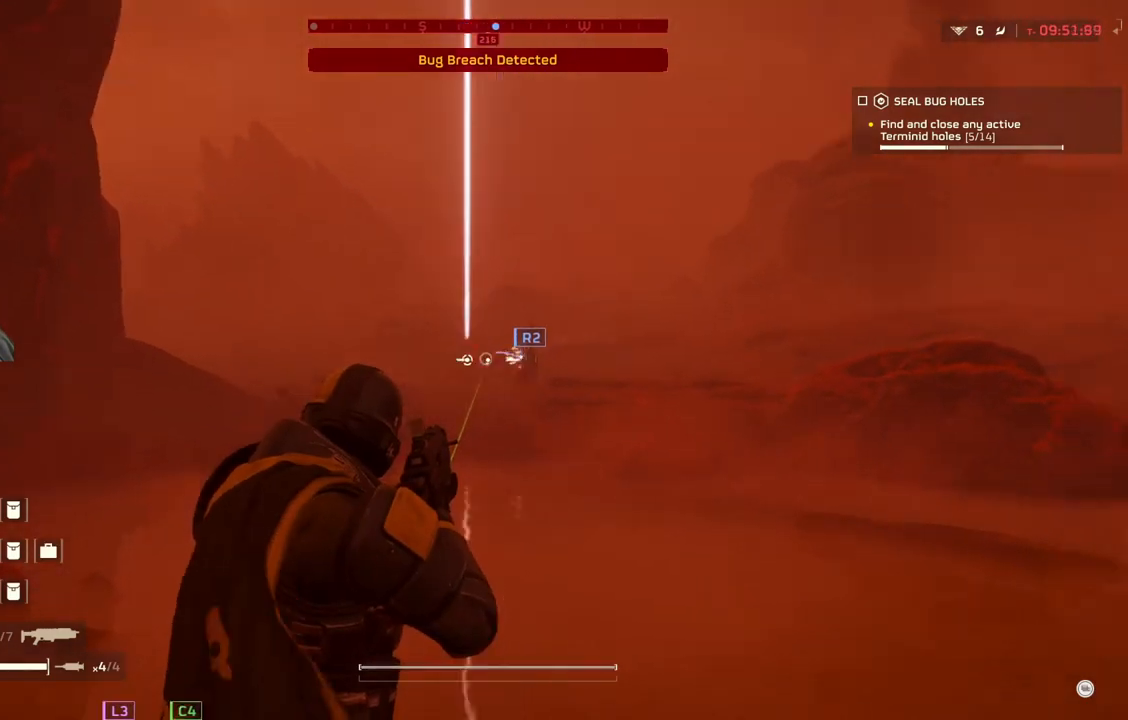
Gameplay with a controller (PlayStation layout); each line is a JSON object with the inputs held at the frame after it. "events" lists button and stick changes between this image and that frame as [ms after this image, input, new state], when the widget could be followed in between. Not read: right_stick.
{"buttons": ["L2"], "left_stick": "center", "events": []}
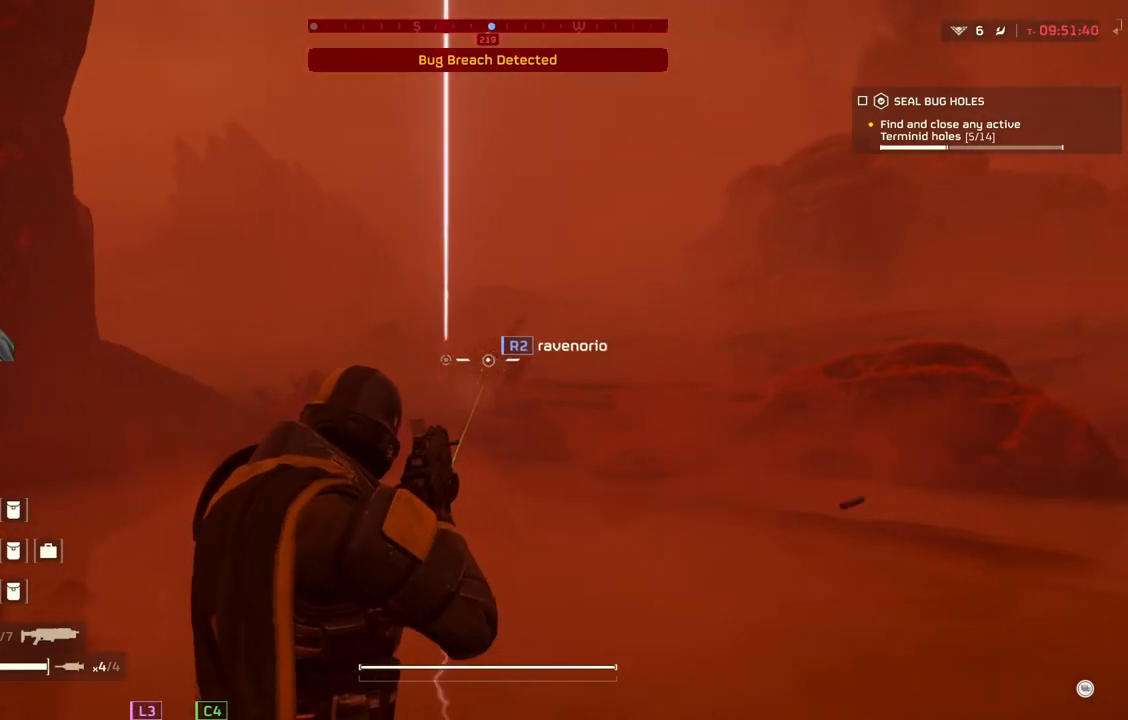
{"buttons": ["L2"], "left_stick": "center", "events": []}
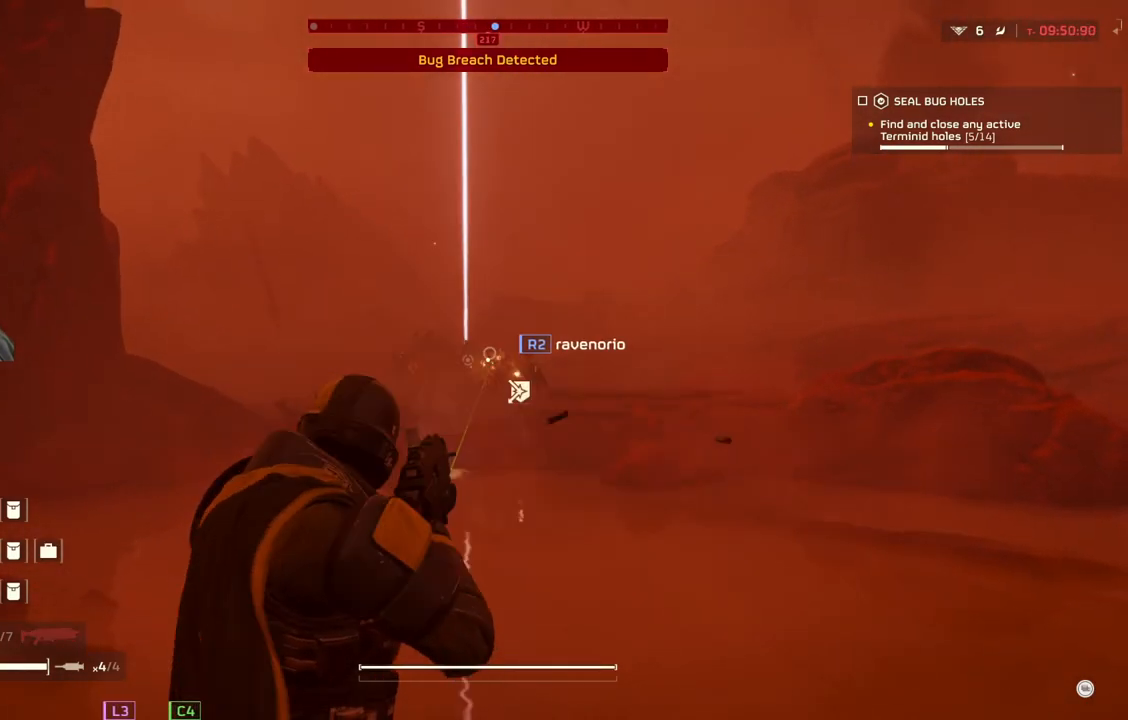
{"buttons": ["L2"], "left_stick": "center", "events": []}
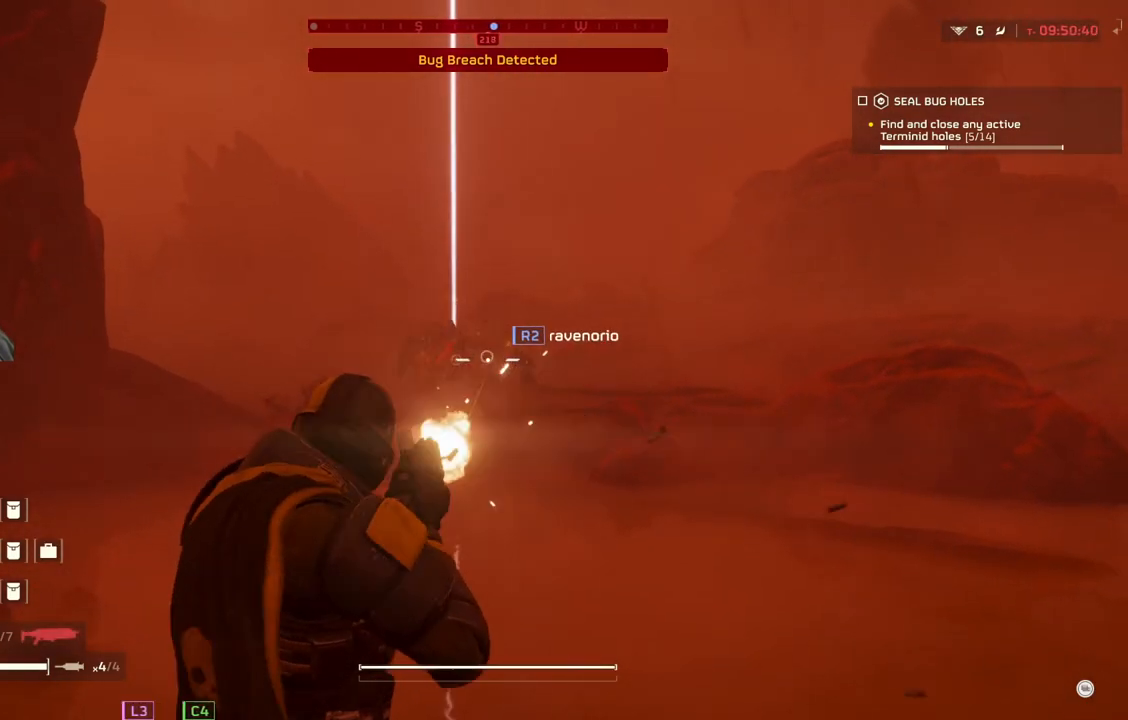
{"buttons": ["L2"], "left_stick": "center", "events": []}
----
Give an exact copy of the material, leaving out every picture.

Gameplay with a controller (PlayStation layout); each line is a JSON object with the inputs held at the frame after it. "events" lists button and stick changes between this image and that frame as [ms after this image, input, new state], when the widget could be followed in between. Not read: right_stick.
{"buttons": ["L2"], "left_stick": "center", "events": []}
{"buttons": ["L2"], "left_stick": "center", "events": []}
{"buttons": ["L2"], "left_stick": "center", "events": []}
{"buttons": ["L2"], "left_stick": "center", "events": []}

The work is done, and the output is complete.